Family Therapy & Marriage Counseling

A Wide Range of Services For a Variety of Issues...







Premarital Couples Therapy



Premarital therapy is a time to examine your relationship and consider your partner’s and your own individual wants, needs and potential together. While group training for general information is helpful, our unique approach includes a careful focus on each individual couple and the issues they present. Learning to understand your partner’s goals, expectations, and future plans, and identifying your strengths and weaknesses as a couple is essential in premarital work. Once these goals are set we can work towards identifying the tools for creating a healthier and more successful marriage.

Inter-Religious & Intercultural Couples Counseling



We live in a world that is wonderfully connected. As the degrees of separation between us become less and less, more and more couples are joining together from different faiths and cultures. While such diversity in background and perspectives provides a colorful world in which to live, it can at times be daunting. In inter-religious and intercultural couples, differences abound, related to communication, parenting styles, decision-making, etc. We embrace the many nuances of cultural and faith traditions, and assist couples in cultivating a deeper appreciation of each other in their dance together.

• Requirement A
Decide whether each statement agrees with the family therapy page, answering yes or no and quoting the words from the page that settle it.
(i) Group training for general information is described as helpful.
(ii) Tools for a healthier marriage are identified before the premarital goals are set.
(iii) Fewer couples today are joining together from different faiths and cultures.
• Requirement B
Answer these questions from the family therapy page.
(i) What does the page call essential in premarital work?
(ii) Which areas of difference does it list for inter-religious and intercultural couples?
• Requirement C
Carry on writing the family therapy page from the point where it stops.

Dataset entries
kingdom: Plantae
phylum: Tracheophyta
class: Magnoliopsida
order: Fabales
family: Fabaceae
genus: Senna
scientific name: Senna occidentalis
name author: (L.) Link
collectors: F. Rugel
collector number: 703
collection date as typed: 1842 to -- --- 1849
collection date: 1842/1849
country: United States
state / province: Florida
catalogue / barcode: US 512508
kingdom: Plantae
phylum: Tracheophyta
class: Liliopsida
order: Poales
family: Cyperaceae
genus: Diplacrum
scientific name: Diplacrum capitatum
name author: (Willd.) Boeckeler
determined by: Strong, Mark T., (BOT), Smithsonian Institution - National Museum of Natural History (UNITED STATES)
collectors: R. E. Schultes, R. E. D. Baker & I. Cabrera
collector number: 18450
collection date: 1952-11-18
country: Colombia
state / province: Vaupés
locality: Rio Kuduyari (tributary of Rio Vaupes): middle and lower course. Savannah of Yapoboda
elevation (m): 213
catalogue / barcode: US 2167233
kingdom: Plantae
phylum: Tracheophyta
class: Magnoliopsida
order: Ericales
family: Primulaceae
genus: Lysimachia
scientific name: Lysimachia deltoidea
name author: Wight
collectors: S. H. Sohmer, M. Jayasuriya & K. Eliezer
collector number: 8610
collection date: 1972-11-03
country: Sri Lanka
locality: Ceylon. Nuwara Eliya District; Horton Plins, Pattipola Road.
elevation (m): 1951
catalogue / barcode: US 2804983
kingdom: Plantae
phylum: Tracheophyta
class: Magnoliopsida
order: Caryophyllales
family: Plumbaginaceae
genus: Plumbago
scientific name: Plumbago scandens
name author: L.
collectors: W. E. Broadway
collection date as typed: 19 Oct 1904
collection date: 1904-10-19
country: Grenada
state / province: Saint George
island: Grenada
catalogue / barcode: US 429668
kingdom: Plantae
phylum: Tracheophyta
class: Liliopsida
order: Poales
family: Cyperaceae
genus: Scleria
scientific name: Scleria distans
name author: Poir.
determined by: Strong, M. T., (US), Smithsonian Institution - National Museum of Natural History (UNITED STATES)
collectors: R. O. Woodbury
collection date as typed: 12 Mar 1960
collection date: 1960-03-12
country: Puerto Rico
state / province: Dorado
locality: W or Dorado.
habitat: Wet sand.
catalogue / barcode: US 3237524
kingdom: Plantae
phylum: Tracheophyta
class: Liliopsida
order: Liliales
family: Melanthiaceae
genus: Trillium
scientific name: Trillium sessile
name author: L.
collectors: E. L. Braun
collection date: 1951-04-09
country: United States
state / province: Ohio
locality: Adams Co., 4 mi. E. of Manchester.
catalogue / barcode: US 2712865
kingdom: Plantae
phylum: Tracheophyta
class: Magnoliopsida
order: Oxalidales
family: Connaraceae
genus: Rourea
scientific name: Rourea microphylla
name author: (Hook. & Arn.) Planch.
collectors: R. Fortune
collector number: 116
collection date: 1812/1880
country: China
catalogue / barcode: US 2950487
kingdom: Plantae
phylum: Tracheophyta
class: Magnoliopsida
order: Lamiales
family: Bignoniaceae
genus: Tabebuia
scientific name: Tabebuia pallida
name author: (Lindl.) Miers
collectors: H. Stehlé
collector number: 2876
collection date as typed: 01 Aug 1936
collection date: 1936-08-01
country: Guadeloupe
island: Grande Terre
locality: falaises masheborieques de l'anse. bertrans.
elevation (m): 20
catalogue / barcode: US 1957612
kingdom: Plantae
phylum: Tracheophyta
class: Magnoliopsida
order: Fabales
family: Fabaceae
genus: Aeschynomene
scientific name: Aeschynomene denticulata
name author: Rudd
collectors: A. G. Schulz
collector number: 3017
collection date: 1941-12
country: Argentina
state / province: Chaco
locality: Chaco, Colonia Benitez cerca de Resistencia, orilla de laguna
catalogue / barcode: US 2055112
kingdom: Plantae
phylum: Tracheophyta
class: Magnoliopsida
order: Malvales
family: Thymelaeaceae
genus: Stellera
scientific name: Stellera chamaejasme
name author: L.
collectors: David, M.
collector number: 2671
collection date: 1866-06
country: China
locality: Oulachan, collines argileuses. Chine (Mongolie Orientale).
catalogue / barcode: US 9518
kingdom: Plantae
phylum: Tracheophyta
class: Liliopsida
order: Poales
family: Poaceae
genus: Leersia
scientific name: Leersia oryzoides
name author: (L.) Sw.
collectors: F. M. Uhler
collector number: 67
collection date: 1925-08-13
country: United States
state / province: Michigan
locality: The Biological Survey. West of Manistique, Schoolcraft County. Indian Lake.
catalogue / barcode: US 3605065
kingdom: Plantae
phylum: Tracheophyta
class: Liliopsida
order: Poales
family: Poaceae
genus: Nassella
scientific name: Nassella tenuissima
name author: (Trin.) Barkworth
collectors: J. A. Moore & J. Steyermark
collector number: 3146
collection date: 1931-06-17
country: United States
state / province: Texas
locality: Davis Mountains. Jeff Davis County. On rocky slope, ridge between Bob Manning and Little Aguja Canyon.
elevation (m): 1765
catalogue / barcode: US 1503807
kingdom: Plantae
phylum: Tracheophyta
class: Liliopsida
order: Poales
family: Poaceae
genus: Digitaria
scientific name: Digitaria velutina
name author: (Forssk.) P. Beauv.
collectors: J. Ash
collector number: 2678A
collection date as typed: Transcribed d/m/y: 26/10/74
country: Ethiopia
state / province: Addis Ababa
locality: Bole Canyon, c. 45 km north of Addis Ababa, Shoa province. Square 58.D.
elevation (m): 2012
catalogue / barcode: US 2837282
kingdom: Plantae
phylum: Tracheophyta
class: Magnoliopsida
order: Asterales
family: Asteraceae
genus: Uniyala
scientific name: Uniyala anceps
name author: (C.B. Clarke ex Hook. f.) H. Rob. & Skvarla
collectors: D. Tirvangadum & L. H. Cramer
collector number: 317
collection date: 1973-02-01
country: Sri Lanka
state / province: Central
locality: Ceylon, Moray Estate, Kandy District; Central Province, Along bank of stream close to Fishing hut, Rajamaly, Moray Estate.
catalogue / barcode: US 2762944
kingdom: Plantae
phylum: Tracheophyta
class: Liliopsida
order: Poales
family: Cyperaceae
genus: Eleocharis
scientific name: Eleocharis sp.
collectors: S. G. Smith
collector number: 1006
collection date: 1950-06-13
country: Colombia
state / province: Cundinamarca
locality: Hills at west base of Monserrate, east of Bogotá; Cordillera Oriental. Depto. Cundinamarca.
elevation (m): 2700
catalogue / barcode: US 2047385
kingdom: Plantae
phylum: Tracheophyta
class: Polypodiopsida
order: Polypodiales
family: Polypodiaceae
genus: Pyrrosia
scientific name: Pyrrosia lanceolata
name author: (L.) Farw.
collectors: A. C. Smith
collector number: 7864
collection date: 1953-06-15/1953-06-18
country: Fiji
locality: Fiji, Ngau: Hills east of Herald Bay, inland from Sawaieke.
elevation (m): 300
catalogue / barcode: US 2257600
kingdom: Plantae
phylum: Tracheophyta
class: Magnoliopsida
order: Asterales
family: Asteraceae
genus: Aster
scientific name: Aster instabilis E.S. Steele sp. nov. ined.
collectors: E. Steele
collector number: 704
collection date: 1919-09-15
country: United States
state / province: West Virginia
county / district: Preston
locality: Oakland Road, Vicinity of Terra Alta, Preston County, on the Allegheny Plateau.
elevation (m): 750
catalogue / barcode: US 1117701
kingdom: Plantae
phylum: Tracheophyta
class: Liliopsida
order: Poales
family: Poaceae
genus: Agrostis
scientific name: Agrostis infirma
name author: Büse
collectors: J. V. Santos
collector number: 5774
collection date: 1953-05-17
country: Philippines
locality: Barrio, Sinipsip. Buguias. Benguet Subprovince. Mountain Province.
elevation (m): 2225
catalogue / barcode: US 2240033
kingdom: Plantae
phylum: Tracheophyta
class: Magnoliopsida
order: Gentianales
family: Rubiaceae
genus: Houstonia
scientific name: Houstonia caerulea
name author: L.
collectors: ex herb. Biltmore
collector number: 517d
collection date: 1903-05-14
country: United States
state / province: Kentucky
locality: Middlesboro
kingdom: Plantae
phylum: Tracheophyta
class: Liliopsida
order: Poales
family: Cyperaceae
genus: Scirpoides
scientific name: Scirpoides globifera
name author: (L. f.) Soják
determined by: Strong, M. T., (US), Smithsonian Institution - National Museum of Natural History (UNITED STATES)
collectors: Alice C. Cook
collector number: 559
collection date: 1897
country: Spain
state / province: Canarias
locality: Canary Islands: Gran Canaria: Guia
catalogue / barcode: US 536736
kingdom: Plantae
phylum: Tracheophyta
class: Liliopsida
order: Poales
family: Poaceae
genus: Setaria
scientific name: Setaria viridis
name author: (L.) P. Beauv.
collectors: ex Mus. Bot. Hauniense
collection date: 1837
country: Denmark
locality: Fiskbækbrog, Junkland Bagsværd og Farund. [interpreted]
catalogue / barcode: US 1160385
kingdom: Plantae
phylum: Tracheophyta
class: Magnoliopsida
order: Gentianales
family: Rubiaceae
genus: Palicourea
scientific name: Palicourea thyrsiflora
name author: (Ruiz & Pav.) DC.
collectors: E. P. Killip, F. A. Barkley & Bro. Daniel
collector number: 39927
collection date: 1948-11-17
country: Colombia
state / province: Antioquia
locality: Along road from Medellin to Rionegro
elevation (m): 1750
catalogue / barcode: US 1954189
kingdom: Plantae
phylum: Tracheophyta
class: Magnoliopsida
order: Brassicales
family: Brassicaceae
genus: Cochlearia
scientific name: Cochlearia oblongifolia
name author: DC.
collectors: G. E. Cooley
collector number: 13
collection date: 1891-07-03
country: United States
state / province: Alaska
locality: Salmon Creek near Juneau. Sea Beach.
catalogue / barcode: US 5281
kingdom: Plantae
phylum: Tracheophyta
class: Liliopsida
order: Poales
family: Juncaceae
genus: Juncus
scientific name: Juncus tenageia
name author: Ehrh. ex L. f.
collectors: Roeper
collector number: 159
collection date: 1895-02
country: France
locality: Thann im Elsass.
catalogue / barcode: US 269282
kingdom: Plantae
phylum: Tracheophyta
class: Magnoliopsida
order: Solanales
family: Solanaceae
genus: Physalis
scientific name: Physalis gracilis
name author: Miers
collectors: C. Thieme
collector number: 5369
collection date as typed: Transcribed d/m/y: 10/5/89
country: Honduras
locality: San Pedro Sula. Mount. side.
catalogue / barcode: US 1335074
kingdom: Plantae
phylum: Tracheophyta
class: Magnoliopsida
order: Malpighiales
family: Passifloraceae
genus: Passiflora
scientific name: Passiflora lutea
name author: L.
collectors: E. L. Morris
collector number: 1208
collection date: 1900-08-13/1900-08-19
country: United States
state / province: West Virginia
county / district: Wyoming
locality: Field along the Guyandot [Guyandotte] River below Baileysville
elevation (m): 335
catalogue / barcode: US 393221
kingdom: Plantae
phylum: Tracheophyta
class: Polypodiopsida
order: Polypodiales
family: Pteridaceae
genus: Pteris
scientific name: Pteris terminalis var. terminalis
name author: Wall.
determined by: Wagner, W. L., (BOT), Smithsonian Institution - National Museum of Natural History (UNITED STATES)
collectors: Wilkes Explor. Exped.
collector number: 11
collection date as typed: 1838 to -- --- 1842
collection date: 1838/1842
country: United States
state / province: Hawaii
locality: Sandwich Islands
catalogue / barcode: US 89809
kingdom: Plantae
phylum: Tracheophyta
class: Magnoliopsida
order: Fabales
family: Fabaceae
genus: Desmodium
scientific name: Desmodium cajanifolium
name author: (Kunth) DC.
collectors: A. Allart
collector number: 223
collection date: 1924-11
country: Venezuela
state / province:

• Answer box A
(i) Yes: "While group training for general information is helpful"
(ii) No: "Once these goals are set we can work towards identifying the tools for creating a healthier and more successful marriage."
(iii) No: "more and more couples are joining together from different faiths and cultures"

• Answer box B
(i) Learning to understand your partner's goals, expectations, and future plans, and identifying your strengths and weaknesses as a couple.
(ii) Communication, parenting styles, and decision-making.

• Answer box C
Extended/Blended Family Therapy



Many families join other families and experience issues for which therapy may be helpful. Extended and blended families merge individual family systems from different generations, cultures, and faith traditions into one unit. At times, fostering cohesion seems like an uphill battle. These families may face resistance in developing new rituals together. Children may have misgivings about the new arrangement, and parents may feel caught in the middle. A multitude of emotions may surface around these predicaments. At Stone Creek, we honor this difficult process and encourage members of blended and extended families to explore their feelings and relationships with one another. The goal is increased solidarity and connectedness.

Separation & Divorce Therapy



Separation and divorce is a vulnerable time in the life cycles of families and couples. Difficult feelings may surface including anger, confusion, shame, failure, and alienation. Numerous lifestyle changes occur, related to finances, work, housing, schooling, and child visitation routines. At Stone Creek, we accompany individuals, couples, and families on this difficult journey through providing opportunities for self-exploration, resolution of hurt, and improved communication. We help clients identify options for proceeding with their lives following this redefinition of an important relationship.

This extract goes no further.